▶ _READING TEXT_:

06 September 2002, 14:51:40

I created an index over account and trxtype.
Here is the result of explain (with indexscan=on):
Aggregate  (cost=10874.64..10889.76 rows=302 width=24)
  ->  Group  (cost=10874.64..10882.20 rows=3025 width=24)
        ->  Sort  (cost=10874.64..10874.64 rows=3025 width=24)
              ->  Index Scan using trx_trxtype_idx on tbas_transactions
(cost=0.00..10699.78 rows=3025 width=24)
I checked, and the two-column index is there, in the pd_indexes table.

▶ _SOURCE MATERIAL_:
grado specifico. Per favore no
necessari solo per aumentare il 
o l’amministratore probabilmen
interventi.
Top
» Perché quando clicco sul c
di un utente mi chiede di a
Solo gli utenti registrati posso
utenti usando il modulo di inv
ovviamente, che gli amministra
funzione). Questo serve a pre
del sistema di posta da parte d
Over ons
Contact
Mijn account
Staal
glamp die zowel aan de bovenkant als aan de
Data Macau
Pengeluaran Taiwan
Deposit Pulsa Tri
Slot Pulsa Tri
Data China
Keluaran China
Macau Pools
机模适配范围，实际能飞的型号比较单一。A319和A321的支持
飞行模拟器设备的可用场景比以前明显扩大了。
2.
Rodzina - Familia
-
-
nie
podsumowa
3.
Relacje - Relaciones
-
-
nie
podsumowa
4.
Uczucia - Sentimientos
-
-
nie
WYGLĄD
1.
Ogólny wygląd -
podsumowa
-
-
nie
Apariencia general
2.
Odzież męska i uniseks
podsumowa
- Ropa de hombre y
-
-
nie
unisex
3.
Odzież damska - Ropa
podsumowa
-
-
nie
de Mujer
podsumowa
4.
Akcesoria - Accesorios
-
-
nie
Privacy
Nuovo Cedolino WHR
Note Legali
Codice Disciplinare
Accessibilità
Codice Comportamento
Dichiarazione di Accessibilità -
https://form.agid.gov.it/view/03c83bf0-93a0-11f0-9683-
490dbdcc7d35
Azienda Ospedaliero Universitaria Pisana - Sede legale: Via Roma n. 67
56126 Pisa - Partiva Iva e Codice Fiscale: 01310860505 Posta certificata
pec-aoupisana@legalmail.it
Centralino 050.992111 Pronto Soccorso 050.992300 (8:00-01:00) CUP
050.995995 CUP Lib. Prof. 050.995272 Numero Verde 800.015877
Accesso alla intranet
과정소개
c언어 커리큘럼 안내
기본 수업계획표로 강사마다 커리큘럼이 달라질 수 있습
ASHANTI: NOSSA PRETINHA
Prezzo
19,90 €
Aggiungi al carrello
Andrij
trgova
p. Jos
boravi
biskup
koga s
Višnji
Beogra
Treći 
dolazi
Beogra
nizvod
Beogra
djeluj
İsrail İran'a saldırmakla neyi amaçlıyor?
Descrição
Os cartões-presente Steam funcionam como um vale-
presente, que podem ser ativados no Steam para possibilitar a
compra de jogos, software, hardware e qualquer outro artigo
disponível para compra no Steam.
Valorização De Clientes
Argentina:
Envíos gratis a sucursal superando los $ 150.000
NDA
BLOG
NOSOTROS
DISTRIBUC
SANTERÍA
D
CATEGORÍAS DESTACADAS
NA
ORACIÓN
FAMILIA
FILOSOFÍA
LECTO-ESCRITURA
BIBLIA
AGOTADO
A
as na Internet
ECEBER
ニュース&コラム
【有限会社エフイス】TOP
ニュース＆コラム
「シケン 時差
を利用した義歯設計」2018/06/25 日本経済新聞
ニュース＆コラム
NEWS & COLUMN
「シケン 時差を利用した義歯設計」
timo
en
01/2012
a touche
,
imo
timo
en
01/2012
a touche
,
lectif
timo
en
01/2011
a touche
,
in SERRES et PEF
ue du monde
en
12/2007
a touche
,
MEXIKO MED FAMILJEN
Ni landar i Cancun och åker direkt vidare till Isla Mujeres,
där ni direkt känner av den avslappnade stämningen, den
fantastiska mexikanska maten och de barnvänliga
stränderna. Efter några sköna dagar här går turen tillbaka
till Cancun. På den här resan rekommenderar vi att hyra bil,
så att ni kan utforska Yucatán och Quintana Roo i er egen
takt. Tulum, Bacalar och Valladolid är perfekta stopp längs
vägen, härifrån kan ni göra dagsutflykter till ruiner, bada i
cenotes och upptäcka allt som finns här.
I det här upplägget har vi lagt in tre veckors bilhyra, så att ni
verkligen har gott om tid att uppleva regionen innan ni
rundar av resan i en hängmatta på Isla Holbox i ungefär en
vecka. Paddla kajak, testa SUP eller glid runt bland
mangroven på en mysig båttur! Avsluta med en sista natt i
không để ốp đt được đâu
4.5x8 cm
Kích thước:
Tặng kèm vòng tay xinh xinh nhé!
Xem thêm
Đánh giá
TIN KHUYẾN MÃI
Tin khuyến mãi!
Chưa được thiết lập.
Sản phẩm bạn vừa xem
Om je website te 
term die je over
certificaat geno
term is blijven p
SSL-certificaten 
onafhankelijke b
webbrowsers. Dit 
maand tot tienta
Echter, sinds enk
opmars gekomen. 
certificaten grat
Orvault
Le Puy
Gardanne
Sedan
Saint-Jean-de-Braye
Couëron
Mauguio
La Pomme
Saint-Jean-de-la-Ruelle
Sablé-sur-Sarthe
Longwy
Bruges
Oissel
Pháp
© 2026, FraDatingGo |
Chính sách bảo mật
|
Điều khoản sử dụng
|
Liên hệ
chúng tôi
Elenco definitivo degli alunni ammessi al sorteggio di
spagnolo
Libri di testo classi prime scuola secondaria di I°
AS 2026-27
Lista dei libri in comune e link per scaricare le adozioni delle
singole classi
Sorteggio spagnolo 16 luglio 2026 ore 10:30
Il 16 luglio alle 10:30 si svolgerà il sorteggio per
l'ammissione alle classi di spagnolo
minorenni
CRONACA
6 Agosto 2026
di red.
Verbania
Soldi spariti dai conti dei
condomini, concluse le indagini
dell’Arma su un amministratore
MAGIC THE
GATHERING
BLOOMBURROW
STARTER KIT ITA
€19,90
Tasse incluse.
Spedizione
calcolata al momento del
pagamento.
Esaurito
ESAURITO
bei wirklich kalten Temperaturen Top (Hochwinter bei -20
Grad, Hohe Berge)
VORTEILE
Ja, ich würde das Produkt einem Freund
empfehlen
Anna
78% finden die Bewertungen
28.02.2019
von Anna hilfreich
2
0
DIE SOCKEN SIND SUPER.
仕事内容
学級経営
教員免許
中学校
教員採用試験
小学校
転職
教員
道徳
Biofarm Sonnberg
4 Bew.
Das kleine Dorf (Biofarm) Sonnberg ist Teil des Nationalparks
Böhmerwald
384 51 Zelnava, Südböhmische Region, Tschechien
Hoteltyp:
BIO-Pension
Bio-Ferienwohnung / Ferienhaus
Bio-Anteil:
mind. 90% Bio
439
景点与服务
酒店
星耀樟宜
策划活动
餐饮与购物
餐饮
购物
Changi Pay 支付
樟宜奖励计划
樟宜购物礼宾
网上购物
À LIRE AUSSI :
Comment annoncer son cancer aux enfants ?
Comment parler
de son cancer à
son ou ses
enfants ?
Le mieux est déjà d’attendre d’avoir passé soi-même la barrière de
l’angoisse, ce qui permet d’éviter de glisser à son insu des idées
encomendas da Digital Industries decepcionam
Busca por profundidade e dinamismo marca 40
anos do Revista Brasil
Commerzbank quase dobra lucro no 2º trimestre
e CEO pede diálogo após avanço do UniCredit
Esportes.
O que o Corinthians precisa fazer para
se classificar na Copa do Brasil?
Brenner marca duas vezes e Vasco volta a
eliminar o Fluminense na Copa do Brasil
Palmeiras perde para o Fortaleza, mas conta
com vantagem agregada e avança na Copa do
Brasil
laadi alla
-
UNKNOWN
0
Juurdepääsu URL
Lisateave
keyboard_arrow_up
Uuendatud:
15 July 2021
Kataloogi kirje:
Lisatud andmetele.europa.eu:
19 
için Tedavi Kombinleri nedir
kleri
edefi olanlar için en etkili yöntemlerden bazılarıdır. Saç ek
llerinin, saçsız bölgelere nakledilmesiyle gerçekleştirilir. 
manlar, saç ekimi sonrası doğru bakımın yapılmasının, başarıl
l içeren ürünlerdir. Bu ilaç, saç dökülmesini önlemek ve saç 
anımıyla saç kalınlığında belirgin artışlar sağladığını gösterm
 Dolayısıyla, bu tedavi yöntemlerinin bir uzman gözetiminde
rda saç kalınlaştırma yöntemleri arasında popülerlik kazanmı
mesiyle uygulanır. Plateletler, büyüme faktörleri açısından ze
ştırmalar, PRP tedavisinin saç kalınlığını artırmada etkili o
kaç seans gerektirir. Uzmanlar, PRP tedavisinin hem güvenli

▶ _TASK REQUIREMENTS_: Set down the whole forum post about the two-column index and its query plan again, word for word and line for line.

▶ _RESULT_:
06 September 2002, 14:51:40

I created an index over account and trxtype.
Here is the result of explain (with indexscan=on):
Aggregate  (cost=10874.64..10889.76 rows=302 width=24)
  ->  Group  (cost=10874.64..10882.20 rows=3025 width=24)
        ->  Sort  (cost=10874.64..10874.64 rows=3025 width=24)
              ->  Index Scan using trx_trxtype_idx on tbas_transactions
(cost=0.00..10699.78 rows=3025 width=24)
I checked, and the two-column index is there, in the pd_indexes table.